====== Given entries ======

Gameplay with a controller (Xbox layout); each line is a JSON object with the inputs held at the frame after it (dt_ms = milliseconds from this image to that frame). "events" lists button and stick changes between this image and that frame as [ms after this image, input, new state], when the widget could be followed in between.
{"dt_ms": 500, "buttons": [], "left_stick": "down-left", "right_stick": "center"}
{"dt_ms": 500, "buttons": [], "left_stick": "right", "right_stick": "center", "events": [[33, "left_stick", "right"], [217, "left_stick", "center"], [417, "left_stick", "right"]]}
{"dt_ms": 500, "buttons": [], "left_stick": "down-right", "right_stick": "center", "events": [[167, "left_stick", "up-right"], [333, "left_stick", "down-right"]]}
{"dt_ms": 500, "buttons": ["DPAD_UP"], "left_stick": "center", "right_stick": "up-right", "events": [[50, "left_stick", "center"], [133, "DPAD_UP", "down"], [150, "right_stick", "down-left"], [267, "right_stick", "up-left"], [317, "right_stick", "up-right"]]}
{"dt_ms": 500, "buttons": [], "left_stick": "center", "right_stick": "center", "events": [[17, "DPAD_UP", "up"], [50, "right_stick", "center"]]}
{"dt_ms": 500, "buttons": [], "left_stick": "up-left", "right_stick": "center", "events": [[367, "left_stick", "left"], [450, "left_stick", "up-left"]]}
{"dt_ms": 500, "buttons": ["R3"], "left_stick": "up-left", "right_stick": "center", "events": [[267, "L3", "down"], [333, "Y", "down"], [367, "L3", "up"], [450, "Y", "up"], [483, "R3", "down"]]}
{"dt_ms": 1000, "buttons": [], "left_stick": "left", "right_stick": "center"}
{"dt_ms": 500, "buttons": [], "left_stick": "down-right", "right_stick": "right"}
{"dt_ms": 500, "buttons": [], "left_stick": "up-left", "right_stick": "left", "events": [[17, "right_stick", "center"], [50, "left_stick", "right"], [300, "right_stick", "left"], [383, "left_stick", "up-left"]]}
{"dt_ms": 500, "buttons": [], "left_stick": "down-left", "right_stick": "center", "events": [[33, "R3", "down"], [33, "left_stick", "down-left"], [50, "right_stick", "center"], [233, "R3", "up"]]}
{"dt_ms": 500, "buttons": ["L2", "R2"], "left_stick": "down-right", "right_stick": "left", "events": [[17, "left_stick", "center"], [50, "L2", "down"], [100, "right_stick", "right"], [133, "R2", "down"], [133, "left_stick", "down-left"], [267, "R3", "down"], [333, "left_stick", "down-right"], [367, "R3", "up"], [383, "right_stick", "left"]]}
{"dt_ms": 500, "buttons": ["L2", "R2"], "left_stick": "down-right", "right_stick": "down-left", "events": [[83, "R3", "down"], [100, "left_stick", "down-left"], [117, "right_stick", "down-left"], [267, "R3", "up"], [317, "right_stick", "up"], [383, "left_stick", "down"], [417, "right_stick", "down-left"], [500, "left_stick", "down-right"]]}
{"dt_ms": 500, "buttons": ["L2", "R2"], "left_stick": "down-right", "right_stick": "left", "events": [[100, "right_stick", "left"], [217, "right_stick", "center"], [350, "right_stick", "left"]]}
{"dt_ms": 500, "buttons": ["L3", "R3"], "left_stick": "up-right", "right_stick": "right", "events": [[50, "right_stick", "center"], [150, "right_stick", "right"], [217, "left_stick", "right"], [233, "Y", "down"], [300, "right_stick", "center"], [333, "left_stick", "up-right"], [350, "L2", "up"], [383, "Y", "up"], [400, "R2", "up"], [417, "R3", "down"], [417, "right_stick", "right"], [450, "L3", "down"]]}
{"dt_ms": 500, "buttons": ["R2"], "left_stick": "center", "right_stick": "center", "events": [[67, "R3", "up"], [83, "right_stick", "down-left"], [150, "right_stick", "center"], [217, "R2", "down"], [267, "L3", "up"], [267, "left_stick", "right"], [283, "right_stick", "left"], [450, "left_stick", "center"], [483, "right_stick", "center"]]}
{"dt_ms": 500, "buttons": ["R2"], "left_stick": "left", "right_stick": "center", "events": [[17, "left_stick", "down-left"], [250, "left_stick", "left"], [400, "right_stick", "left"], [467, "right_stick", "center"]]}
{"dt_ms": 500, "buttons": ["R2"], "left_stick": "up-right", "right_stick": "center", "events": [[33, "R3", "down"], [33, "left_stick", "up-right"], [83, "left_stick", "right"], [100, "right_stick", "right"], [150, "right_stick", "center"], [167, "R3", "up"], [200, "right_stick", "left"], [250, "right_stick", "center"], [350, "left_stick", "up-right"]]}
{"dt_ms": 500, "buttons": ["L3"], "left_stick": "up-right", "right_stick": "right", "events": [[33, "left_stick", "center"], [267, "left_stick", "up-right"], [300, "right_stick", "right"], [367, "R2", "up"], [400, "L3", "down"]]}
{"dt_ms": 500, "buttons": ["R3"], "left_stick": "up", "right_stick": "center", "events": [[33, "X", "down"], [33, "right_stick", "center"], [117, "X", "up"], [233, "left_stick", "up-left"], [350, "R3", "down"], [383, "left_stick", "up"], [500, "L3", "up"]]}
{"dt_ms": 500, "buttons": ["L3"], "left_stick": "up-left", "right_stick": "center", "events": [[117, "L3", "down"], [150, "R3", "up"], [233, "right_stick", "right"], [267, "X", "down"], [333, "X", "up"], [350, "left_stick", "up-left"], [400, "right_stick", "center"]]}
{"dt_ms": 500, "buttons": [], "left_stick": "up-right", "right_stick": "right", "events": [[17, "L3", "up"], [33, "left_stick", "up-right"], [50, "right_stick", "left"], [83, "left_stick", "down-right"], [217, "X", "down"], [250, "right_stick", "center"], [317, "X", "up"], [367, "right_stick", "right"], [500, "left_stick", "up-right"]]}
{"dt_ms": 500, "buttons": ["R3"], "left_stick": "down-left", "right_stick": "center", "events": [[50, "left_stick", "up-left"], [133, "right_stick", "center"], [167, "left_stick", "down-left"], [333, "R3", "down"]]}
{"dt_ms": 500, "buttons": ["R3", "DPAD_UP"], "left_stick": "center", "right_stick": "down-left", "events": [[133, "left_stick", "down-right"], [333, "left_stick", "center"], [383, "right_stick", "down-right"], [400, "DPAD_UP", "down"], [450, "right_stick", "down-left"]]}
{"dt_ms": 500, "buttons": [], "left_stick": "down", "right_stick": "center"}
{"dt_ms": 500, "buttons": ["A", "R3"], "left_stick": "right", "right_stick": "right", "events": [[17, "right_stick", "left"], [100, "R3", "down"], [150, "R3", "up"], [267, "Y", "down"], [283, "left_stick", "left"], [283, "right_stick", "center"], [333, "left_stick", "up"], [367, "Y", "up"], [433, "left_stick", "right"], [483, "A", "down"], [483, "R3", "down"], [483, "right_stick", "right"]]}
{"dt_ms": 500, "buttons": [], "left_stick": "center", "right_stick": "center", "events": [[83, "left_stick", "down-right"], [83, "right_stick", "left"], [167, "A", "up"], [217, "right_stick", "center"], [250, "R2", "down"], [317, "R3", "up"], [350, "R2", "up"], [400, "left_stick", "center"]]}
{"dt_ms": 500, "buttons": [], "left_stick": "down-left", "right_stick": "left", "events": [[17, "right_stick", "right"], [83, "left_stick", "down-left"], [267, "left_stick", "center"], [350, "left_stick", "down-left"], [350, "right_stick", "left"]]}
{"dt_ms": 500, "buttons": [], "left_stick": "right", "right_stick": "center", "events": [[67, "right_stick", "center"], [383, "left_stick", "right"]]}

======

Task:
This calls for repeating all of the records, character for character.

Exercise answer:
Gameplay with a controller (Xbox layout); each line is a JSON object with the inputs held at the frame after it (dt_ms = milliseconds from this image to that frame). "events" lists button and stick changes between this image and that frame as [ms after this image, input, new state], when the widget could be followed in between.
{"dt_ms": 500, "buttons": [], "left_stick": "down-left", "right_stick": "center"}
{"dt_ms": 500, "buttons": [], "left_stick": "right", "right_stick": "center", "events": [[33, "left_stick", "right"], [217, "left_stick", "center"], [417, "left_stick", "right"]]}
{"dt_ms": 500, "buttons": [], "left_stick": "down-right", "right_stick": "center", "events": [[167, "left_stick", "up-right"], [333, "left_stick", "down-right"]]}
{"dt_ms": 500, "buttons": ["DPAD_UP"], "left_stick": "center", "right_stick": "up-right", "events": [[50, "left_stick", "center"], [133, "DPAD_UP", "down"], [150, "right_stick", "down-left"], [267, "right_stick", "up-left"], [317, "right_stick", "up-right"]]}
{"dt_ms": 500, "buttons": [], "left_stick": "center", "right_stick": "center", "events": [[17, "DPAD_UP", "up"], [50, "right_stick", "center"]]}
{"dt_ms": 500, "buttons": [], "left_stick": "up-left", "right_stick": "center", "events": [[367, "left_stick", "left"], [450, "left_stick", "up-left"]]}
{"dt_ms": 500, "buttons": ["R3"], "left_stick": "up-left", "right_stick": "center", "events": [[267, "L3", "down"], [333, "Y", "down"], [367, "L3", "up"], [450, "Y", "up"], [483, "R3", "down"]]}
{"dt_ms": 1000, "buttons": [], "left_stick": "left", "right_stick": "center"}
{"dt_ms": 500, "buttons": [], "left_stick": "down-right", "right_stick": "right"}
{"dt_ms": 500, "buttons": [], "left_stick": "up-left", "right_stick": "left", "events": [[17, "right_stick", "center"], [50, "left_stick", "right"], [300, "right_stick", "left"], [383, "left_stick", "up-left"]]}
{"dt_ms": 500, "buttons": [], "left_stick": "down-left", "right_stick": "center", "events": [[33, "R3", "down"], [33, "left_stick", "down-left"], [50, "right_stick", "center"], [233, "R3", "up"]]}
{"dt_ms": 500, "buttons": ["L2", "R2"], "left_stick": "down-right", "right_stick": "left", "events": [[17, "left_stick", "center"], [50, "L2", "down"], [100, "right_stick", "right"], [133, "R2", "down"], [133, "left_stick", "down-left"], [267, "R3", "down"], [333, "left_stick", "down-right"], [367, "R3", "up"], [383, "right_stick", "left"]]}
{"dt_ms": 500, "buttons": ["L2", "R2"], "left_stick": "down-right", "right_stick": "down-left", "events": [[83, "R3", "down"], [100, "left_stick", "down-left"], [117, "right_stick", "down-left"], [267, "R3", "up"], [317, "right_stick", "up"], [383, "left_stick", "down"], [417, "right_stick", "down-left"], [500, "left_stick", "down-right"]]}
{"dt_ms": 500, "buttons": ["L2", "R2"], "left_stick": "down-right", "right_stick": "left", "events": [[100, "right_stick", "left"], [217, "right_stick", "center"], [350, "right_stick", "left"]]}
{"dt_ms": 500, "buttons": ["L3", "R3"], "left_stick": "up-right", "right_stick": "right", "events": [[50, "right_stick", "center"], [150, "right_stick", "right"], [217, "left_stick", "right"], [233, "Y", "down"], [300, "right_stick", "center"], [333, "left_stick", "up-right"], [350, "L2", "up"], [383, "Y", "up"], [400, "R2", "up"], [417, "R3", "down"], [417, "right_stick", "right"], [450, "L3", "down"]]}
{"dt_ms": 500, "buttons": ["R2"], "left_stick": "center", "right_stick": "center", "events": [[67, "R3", "up"], [83, "right_stick", "down-left"], [150, "right_stick", "center"], [217, "R2", "down"], [267, "L3", "up"], [267, "left_stick", "right"], [283, "right_stick", "left"], [450, "left_stick", "center"], [483, "right_stick", "center"]]}
{"dt_ms": 500, "buttons": ["R2"], "left_stick": "left", "right_stick": "center", "events": [[17, "left_stick", "down-left"], [250, "left_stick", "left"], [400, "right_stick", "left"], [467, "right_stick", "center"]]}
{"dt_ms": 500, "buttons": ["R2"], "left_stick": "up-right", "right_stick": "center", "events": [[33, "R3", "down"], [33, "left_stick", "up-right"], [83, "left_stick", "right"], [100, "right_stick", "right"], [150, "right_stick", "center"], [167, "R3", "up"], [200, "right_stick", "left"], [250, "right_stick", "center"], [350, "left_stick", "up-right"]]}
{"dt_ms": 500, "buttons": ["L3"], "left_stick": "up-right", "right_stick": "right", "events": [[33, "left_stick", "center"], [267, "left_stick", "up-right"], [300, "right_stick", "right"], [367, "R2", "up"], [400, "L3", "down"]]}
{"dt_ms": 500, "buttons": ["R3"], "left_stick": "up", "right_stick": "center", "events": [[33, "X", "down"], [33, "right_stick", "center"], [117, "X", "up"], [233, "left_stick", "up-left"], [350, "R3", "down"], [383, "left_stick", "up"], [500, "L3", "up"]]}
{"dt_ms": 500, "buttons": ["L3"], "left_stick": "up-left", "right_stick": "center", "events": [[117, "L3", "down"], [150, "R3", "up"], [233, "right_stick", "right"], [267, "X", "down"], [333, "X", "up"], [350, "left_stick", "up-left"], [400, "right_stick", "center"]]}
{"dt_ms": 500, "buttons": [], "left_stick": "up-right", "right_stick": "right", "events": [[17, "L3", "up"], [33, "left_stick", "up-right"], [50, "right_stick", "left"], [83, "left_stick", "down-right"], [217, "X", "down"], [250, "right_stick", "center"], [317, "X", "up"], [367, "right_stick", "right"], [500, "left_stick", "up-right"]]}
{"dt_ms": 500, "buttons": ["R3"], "left_stick": "down-left", "right_stick": "center", "events": [[50, "left_stick", "up-left"], [133, "right_stick", "center"], [167, "left_stick", "down-left"], [333, "R3", "down"]]}
{"dt_ms": 500, "buttons": ["R3", "DPAD_UP"], "left_stick": "center", "right_stick": "down-left", "events": [[133, "left_stick", "down-right"], [333, "left_stick", "center"], [383, "right_stick", "down-right"], [400, "DPAD_UP", "down"], [450, "right_stick", "down-left"]]}
{"dt_ms": 500, "buttons": [], "left_stick": "down", "right_stick": "center"}
{"dt_ms": 500, "buttons": ["A", "R3"], "left_stick": "right", "right_stick": "right", "events": [[17, "right_stick", "left"], [100, "R3", "down"], [150, "R3", "up"], [267, "Y", "down"], [283, "left_stick", "left"], [283, "right_stick", "center"], [333, "left_stick", "up"], [367, "Y", "up"], [433, "left_stick", "right"], [483, "A", "down"], [483, "R3", "down"], [483, "right_stick", "right"]]}
{"dt_ms": 500, "buttons": [], "left_stick": "center", "right_stick": "center", "events": [[83, "left_stick", "down-right"], [83, "right_stick", "left"], [167, "A", "up"], [217, "right_stick", "center"], [250, "R2", "down"], [317, "R3", "up"], [350, "R2", "up"], [400, "left_stick", "center"]]}
{"dt_ms": 500, "buttons": [], "left_stick": "down-left", "right_stick": "left", "events": [[17, "right_stick", "right"], [83, "left_stick", "down-left"], [267, "left_stick", "center"], [350, "left_stick", "down-left"], [350, "right_stick", "left"]]}
{"dt_ms": 500, "buttons": [], "left_stick": "right", "right_stick": "center", "events": [[67, "right_stick", "center"], [383, "left_stick", "right"]]}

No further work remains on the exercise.